**REQUIRED TASKS:**
a: Condense the paragraph of the Hadoop installation text that begins "Now the cluster should be ready" into a short bulleted list that keeps its main facts.
b: Pick up the Hadoop installation text after its final bullet point and carry it forward.

**SELECTED EXTRACT:**

>>>>

Now the cluster should be ready for the Hadoop installation. You should be able to access Ambari's Web UI on http://master01.cluster:8080. Deploy a minimal Hadoop cluster with [HDP 3.1.0 installed through Apache Ambari 2.7.3](https://docs.hortonworks.com/HDPDocuments/Ambari-2.7.3.0/bk_ambari-installation/content/install-ambari-server.html). 

Guidelines for the Ambari Installer wizard:

* In "Target Hosts", enter the list of hosts with `master[01-02].cluster` and `worker[01-02].cluster` lines
* During the "Host Registration Information" provide the `~/.ssh/id_rsa_ex` SSH private key created earlier
* Install a minimal set of services:
  * ZooKeeper, YARN, HDFS, Hive, Tez on host `master01.cluster`
  * Kafka and Spark2 (including Spark2 History Server and Spark Thrift Server) on host `master02.cluster`
* Choose to connect to the existing mysql database with a URL `jdbc:mysql://master01.cluster/hive` (usr/pass `hive`/`NewHivePass4!`)

<<<<

**INFORMATION SUPPLIED:**
>>>>

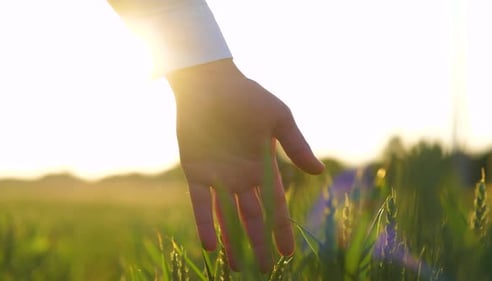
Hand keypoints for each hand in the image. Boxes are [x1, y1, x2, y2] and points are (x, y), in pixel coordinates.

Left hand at [167, 59, 323, 271]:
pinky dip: (205, 223)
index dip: (281, 229)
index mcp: (263, 166)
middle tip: (263, 270)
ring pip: (225, 216)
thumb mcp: (279, 118)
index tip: (288, 253)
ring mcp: (219, 176)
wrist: (210, 84)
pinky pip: (199, 203)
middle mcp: (242, 177)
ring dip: (231, 241)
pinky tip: (210, 246)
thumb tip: (318, 172)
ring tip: (235, 267)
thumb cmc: (247, 96)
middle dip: (258, 244)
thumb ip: (296, 145)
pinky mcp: (196, 171)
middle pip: (252, 218)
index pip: (275, 206)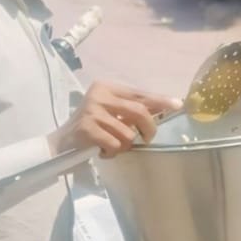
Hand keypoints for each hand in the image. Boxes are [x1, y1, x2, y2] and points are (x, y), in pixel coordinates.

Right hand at [50, 82, 178, 158]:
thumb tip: (164, 109)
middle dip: (149, 129)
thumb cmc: (91, 127)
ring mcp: (92, 111)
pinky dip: (112, 153)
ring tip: (113, 146)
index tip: (178, 105)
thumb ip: (131, 109)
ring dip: (125, 146)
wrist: (62, 142)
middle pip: (138, 112)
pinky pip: (115, 145)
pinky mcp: (87, 129)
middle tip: (147, 139)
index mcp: (107, 87)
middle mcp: (99, 95)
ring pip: (128, 133)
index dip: (160, 101)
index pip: (139, 94)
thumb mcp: (110, 111)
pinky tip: (102, 151)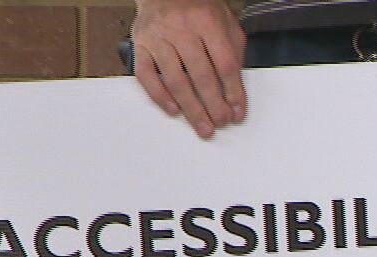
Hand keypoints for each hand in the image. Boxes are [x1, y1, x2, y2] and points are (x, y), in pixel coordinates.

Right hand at [131, 0, 246, 138]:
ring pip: (176, 80)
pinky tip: (174, 110)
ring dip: (191, 108)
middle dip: (213, 105)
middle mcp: (182, 29)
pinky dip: (160, 96)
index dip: (233, 92)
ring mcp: (158, 38)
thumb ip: (233, 50)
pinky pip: (146, 76)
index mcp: (207, 21)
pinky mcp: (140, 45)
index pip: (225, 64)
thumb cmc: (196, 7)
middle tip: (220, 122)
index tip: (236, 110)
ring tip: (202, 125)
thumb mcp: (225, 20)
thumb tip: (235, 89)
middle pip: (201, 75)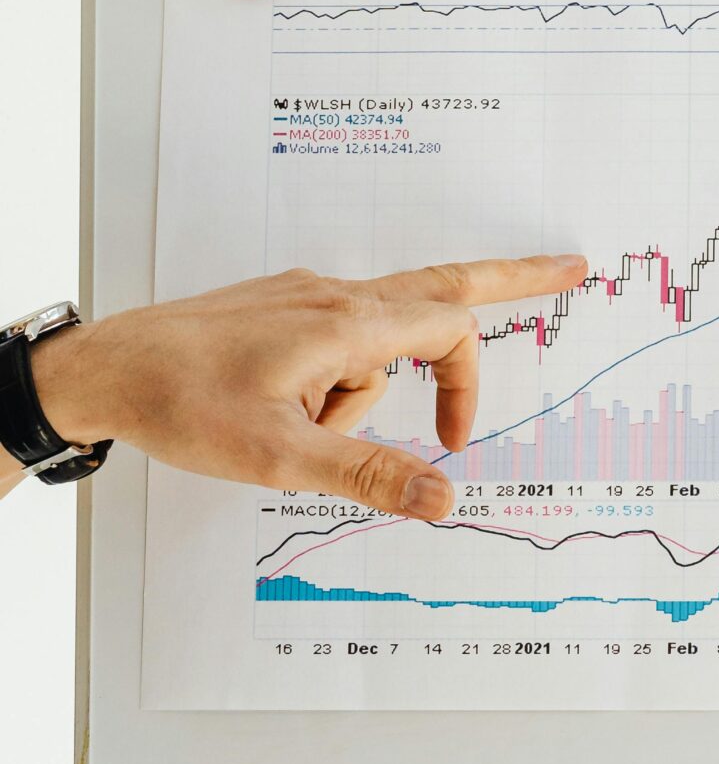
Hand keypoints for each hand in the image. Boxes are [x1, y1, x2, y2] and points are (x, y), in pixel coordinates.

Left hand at [12, 256, 586, 519]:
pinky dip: (332, 381)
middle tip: (569, 267)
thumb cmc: (183, 405)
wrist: (105, 370)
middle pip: (441, 285)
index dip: (466, 386)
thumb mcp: (281, 457)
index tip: (453, 442)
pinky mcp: (280, 311)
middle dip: (509, 278)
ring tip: (294, 435)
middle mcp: (333, 298)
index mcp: (345, 324)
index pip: (448, 328)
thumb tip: (445, 496)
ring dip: (355, 397)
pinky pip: (333, 344)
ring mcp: (305, 299)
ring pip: (372, 342)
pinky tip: (282, 411)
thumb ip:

<<<<

**ANSWERS BELOW:**
a:
- The cluster is ready for the Hadoop installation.
- Ambari's Web UI should be reachable at http://master01.cluster:8080.
- Deploy a minimal Hadoop cluster with HDP 3.1.0, installed through Apache Ambari 2.7.3.

b:
* Configure YARN containers: the memory allocated for containers at 6144MB, with a container memory threshold from the minimum value of 512MB to the maximum value of 6144MB
* Configure Spark2 to use Python 3 for PySpark - in "Spark2/Advanced spark2-env/content" field append `PYSPARK_PYTHON=python3`
* Spark's Driver program output tends to be rich in `INFO` level logs, which obfuscates the processing results outputted to console. In "Spark2/Advanced spark2-log4j-properties" `INFO` can be changed to `WARN` in "log4j.rootCategory" to make Spark output less verbose. When things don't work it's better to reverse to `INFO` log level
* Check that all services are running on hosts they were supposed to. Especially verify that Kafka Broker listens on `master02.cluster:6667` and Spark2 is available on `master02.cluster`

## New York state neighborhoods Shapefiles

[Zillow](https://www.zillow.com/) shared New York state neighborhoods Shapefile under the Creative Commons license. The files seem to disappeared from their website, but they are available in this repository in the directory "NYC_neighborhoods".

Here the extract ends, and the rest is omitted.